GIVEN TEXT>
** Start **
The nomination and Remuneration Committee is established by and is responsible to the Board of Commissioners to assist the Board of Commissioners in carrying out its functions and duties relating to the Nomination and Remuneration of the Board of Directors and the Board of Commissioners members, including the Board of Directors and the Board of Commissioners members of its subsidiaries.

Composition of Nomination and Remuneration Committee

The Nomination and Remuneration Committee (hereinafter referred to as the NR Committee) consists of an Independent Commissioner as the Chairman and 1 (one) internal party who holds a managerial position under the Board of Directors and 1 (one) independent external party as a member who has fulfilled the requirements of the Financial Services Authority Regulation No. 34/POJK.04/2014 concerning the Nomination and Remuneration Committee of Issuers or Public Companies.

In 2022 there was a change in the composition of the NR Committee for the term of 2022 – 2025 based on the Board of Commissioners Decree Number: 001/SM/SKDEKOM/XI/22 dated November 20, 2022. Therefore, the composition of the NR Committee as of December 31, 2022, is as follows:

Position Name
Chairman concurrently Member dr. Mohammad Adib Khumaidi
Member Prof. Rhenald Kasali
Member Ho Siu May
Statement of Independency

All members of the NR Committee are committed to carrying out their duties and responsibilities by upholding GCG principles and being objective, professional, and independent. NR Committee will not make decisions under the pressure and intervention of any party and avoid any potential conflict of interest. The NR Committee members do not have affiliate relationships both in a family and business relationship with members of the Board of Commissioners, the Board of Directors, and Major and/or Controlling Shareholders.

NR Committee Charter

The NR Committee has an NR Committee Charter as a guideline for its duties and functions. Provisions stipulated in NR Committee Charter include

  1. Structure and office terms,
  2. Duties and responsibilities,
  3. Work procedures,
  4. Meetings,
  5. Reporting and disclosure, and
  6. Budget.
** End **
LISTED RECORDS>
** Start **
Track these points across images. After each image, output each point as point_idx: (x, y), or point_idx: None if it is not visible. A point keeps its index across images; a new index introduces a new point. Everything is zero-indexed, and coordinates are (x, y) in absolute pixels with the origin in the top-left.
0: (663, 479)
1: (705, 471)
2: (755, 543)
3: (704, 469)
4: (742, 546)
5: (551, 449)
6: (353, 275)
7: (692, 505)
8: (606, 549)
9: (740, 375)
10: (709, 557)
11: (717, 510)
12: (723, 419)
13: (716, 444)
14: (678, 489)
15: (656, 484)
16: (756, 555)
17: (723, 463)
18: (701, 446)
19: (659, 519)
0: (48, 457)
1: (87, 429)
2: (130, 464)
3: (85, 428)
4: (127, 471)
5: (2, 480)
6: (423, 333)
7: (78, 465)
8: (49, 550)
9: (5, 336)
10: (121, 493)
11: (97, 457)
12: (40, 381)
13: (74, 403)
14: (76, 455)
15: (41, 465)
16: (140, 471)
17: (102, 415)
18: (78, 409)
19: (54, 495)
** End **
TO BE DONE>
a - In the text about the Nomination and Remuneration Committee, on what date was the Board of Commissioners decree that changed the committee's makeup issued?
b - Write a continuation of the text about the Nomination and Remuneration Committee, picking up right after its last line.

ANSWERS TO EACH TASK>
a - November 20, 2022.

b -
Duties and Responsibilities

Duties and responsibilities of NR Committee as stipulated in NR Committee Charter include nomination and remuneration functions as follows:

Regarding Nomination Functions:

  1. To provide recommendations to the Board of Commissioners related to:
    • The composition of members of the Board of Directors and the Board of Commissioners;
    • The policy and standards of the nomination process; and
    • The policy on performance evaluation for members of the Board of Directors and the Board of Commissioners.
  2. To assist the Board of Commissioners in evaluating the performance of members of the Board of Directors and the Board of Commissioners based on standards that have been prepared as evaluation material;
  3. To provide recommendations to the Board of Commissioners regarding capacity-building programs for members of the Board of Directors and/ or members of the Board of Commissioners;
  4. To provide recommendation for candidates who meet the requirements as members of the Board of Directors and/or members of the Board of Commissioners to the Board of Commissioners, to be presented to the GMS.

Regarding Remuneration Functions:

  1. To provide recommendations to the Board of Commissioners regarding the structure, policies, and amount of remuneration for members of the Board of Directors and the Board of Commissioners.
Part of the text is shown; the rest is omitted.